La inercia y la suma de las cosas.

Las palabras no decían lo que quería contar y dejó de escribir. Respirar le costaba pero no podía dejar de hacerlo y se acostumbro a ese medio existir.
Se despertaba, tomaba conciencia de su cuerpo y sólo tenía que dejarse llevar. 
La inercia. Y la suma de esas otras cosas. La piel anónima de un buen amante, o de aquellos repetidos, las lecturas, las conjeturas, el cielo arriba y la tierra abajo. Y la mierda corrosiva de sus adentros que podía dejar pasar entre sus orgasmos y su triste mirada a todo lo que le rodeaba. 
Todo lo que le rodeaba. Cínico, estúpido e insuficiente.

A pesar de, nunca daba todo por perdido, había demasiado orgullo en sus adentros para dar por bueno a aquél estado deficiente. 
El malestar estaba definido en concretos, demasiados concretos para poderlos eliminar.
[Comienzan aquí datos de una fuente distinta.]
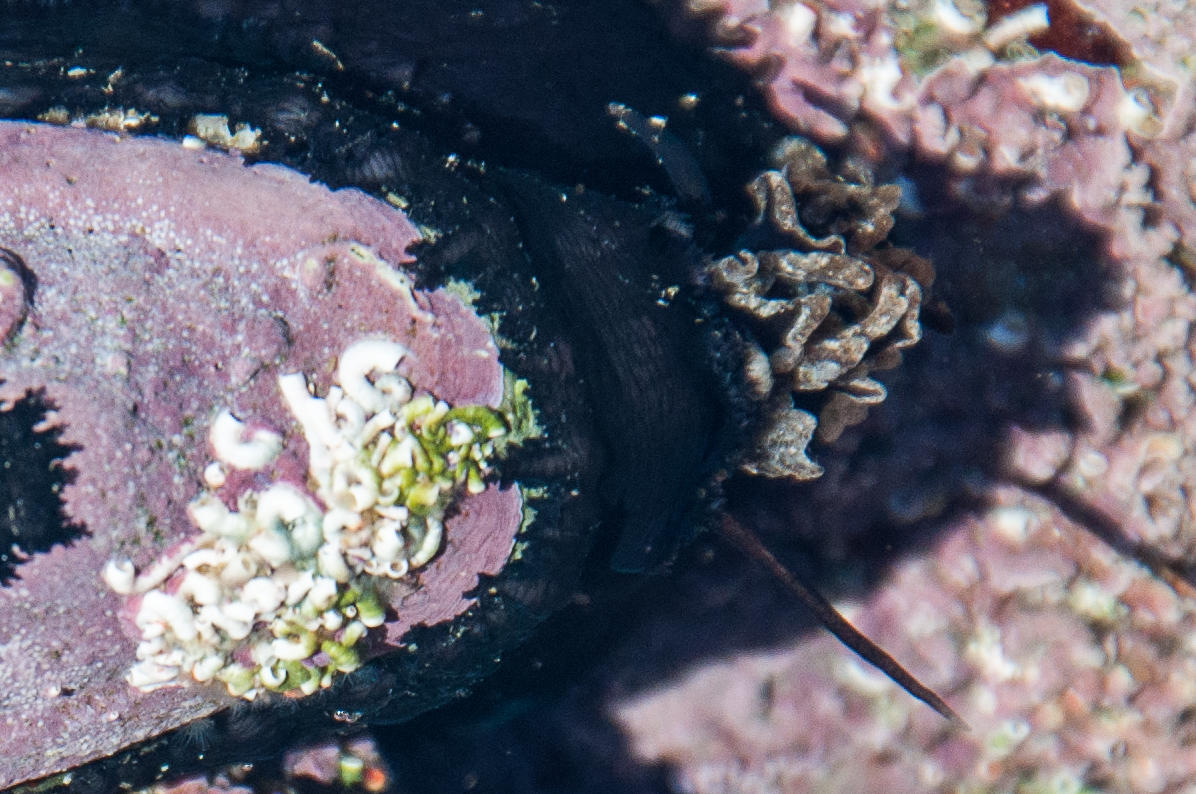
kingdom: Animalia
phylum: Mollusca
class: Gastropoda
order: Lepetellida
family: Fissurellidae
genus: Dendrofissurella
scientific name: Dendrofissurella scutellum
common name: Saddle-shaped keyhole limpet
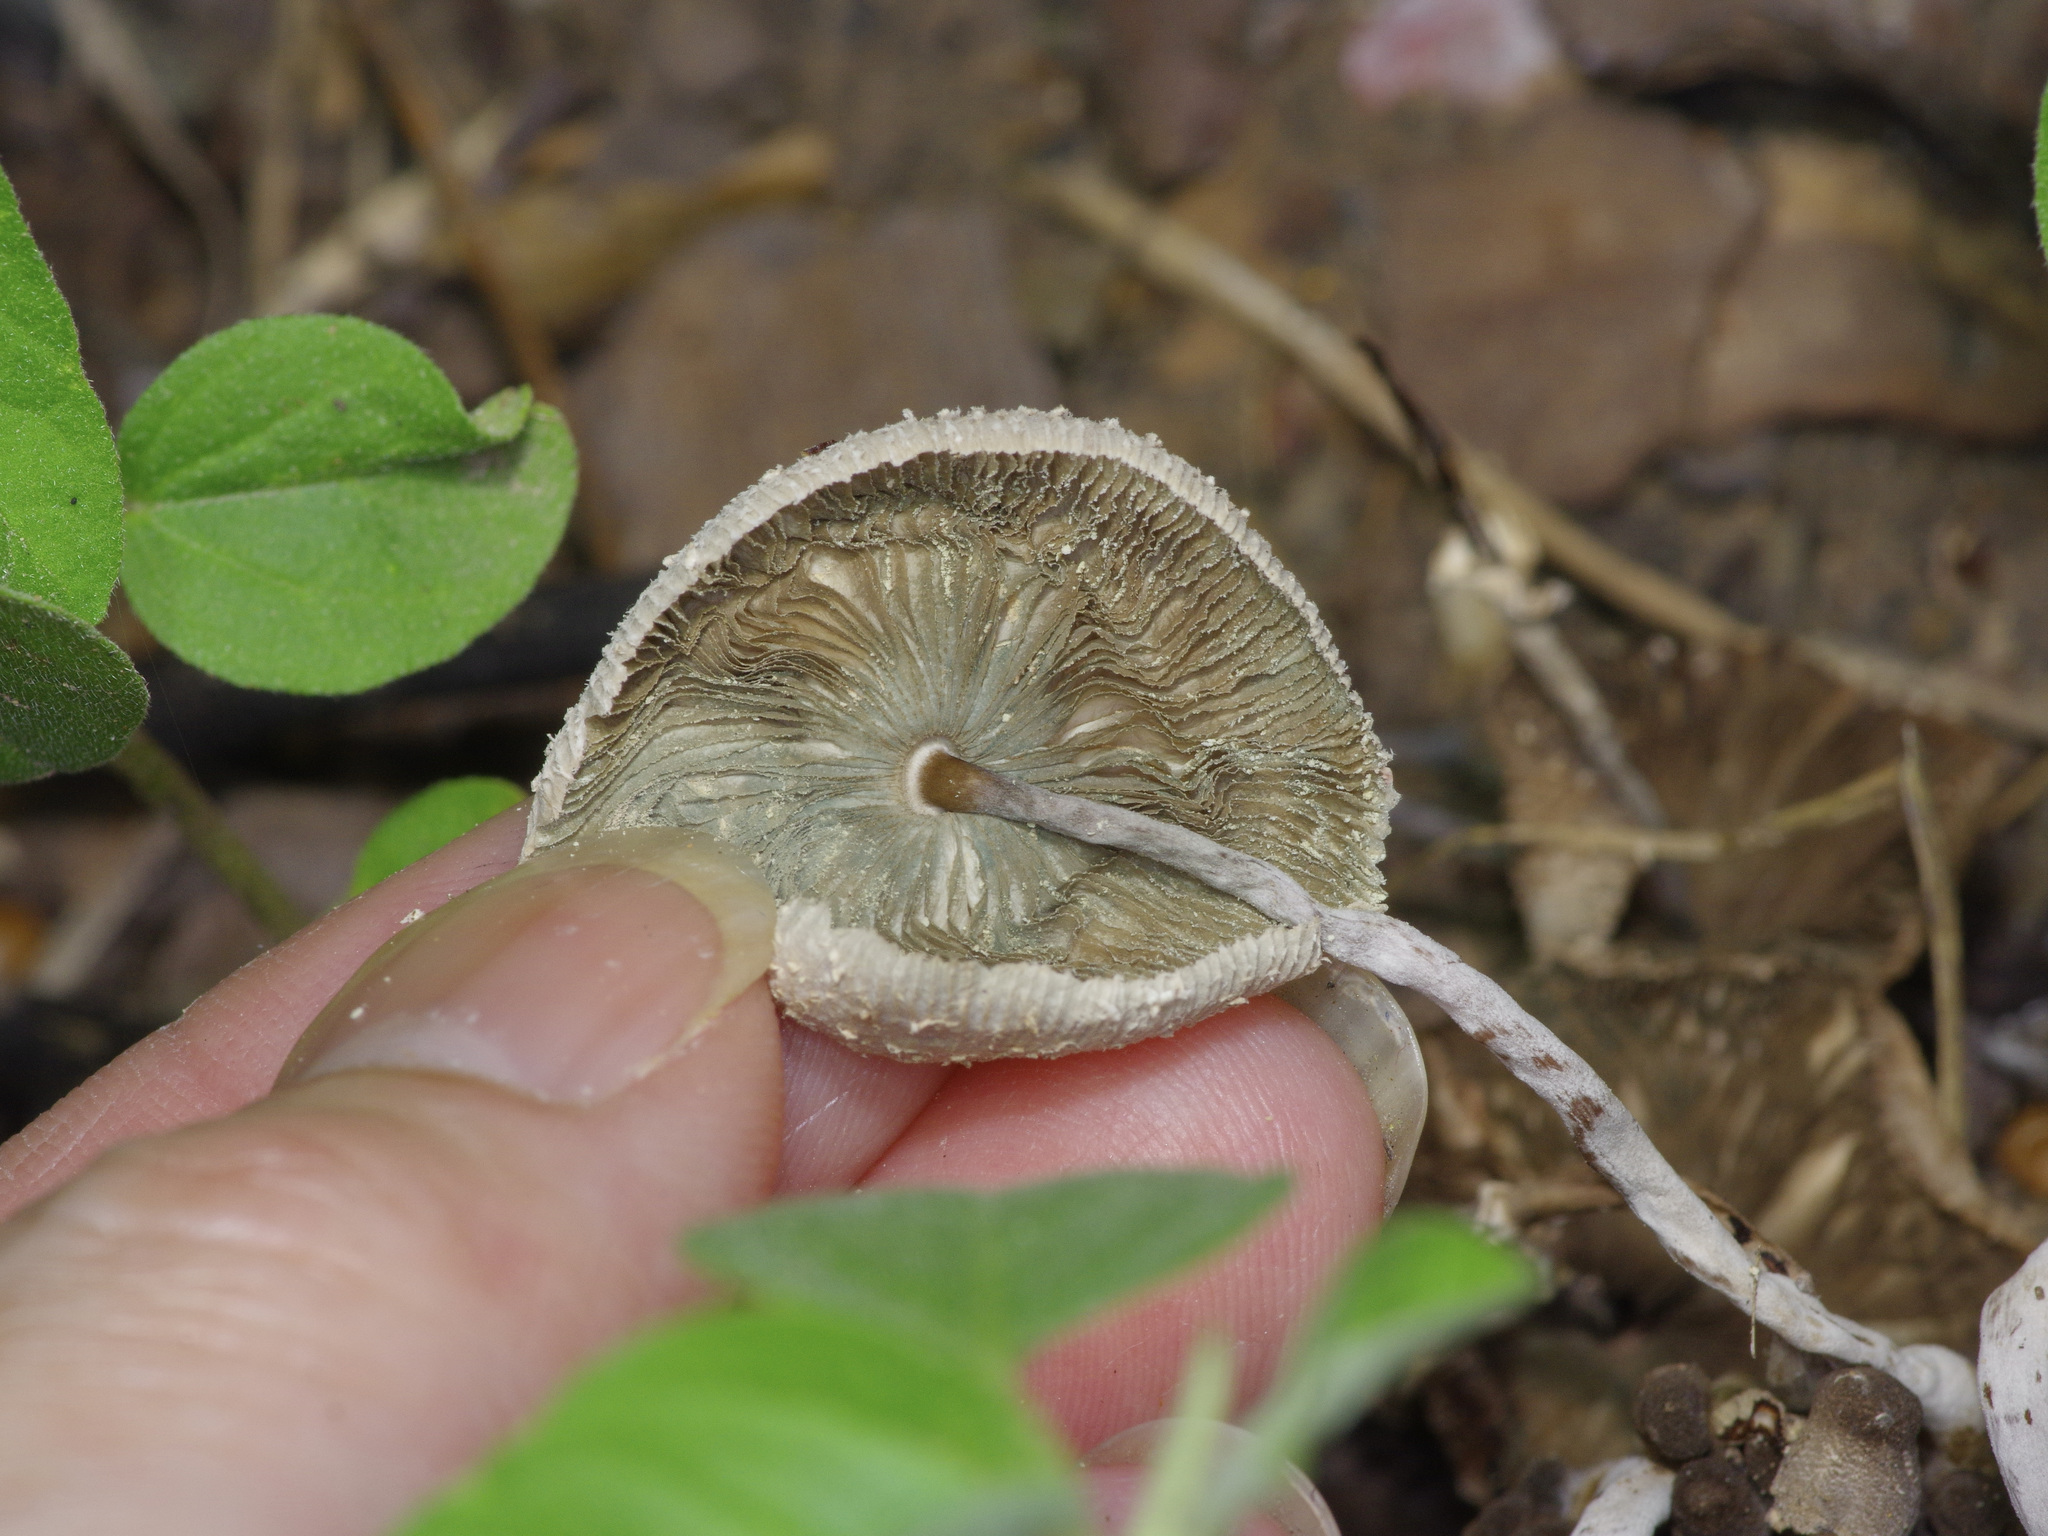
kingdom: Fungi
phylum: Basidiomycota
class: Agaricomycetes
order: Agaricales
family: Agaricaceae
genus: Leucocoprinus
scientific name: Leucocoprinus cepistipes
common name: Onion-stalk parasol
Las babas que impregnaban su cuerpo de día le parecían veneno de noche o al revés.  Daba lo mismo, es que todo daba lo mismo. Era triste y si hurgaba patético. Todo deficiente. Demasiado intenso por minutos. Demasiado nada por espacios. Insustancial.

Echaba de menos muchas cosas pero nunca le faltaban ganas. Ese ansia de sentir más allá del entendimiento de una neurona lúcida y tres pensando. Las palabras, las palabras...dónde estaban aquellas palabras para contar lo que quería decir...y decir lo que quería contar.

Pero cuando encontró la horma de su zapato de cristal, dejó de preocuparse. La mierda compartida expresada en follados de amor, daba lucidez al asunto. 
Y algo mucho más importante. Perspectiva...
Así pues por qué escribir más sobre la pestilente existencia del vertedero de los sintiendo escondidos en la alfombrilla del ratón y de los chorros de los fluidos de su: Entre las piernas...
Todo iba a quedar dónde ella quería que estuviese. 
En su cabeza.

1 comentario:

  1. La cabeza debía tener un apartado expreso para el amor y así todo caminaría congruente.

    Saludos.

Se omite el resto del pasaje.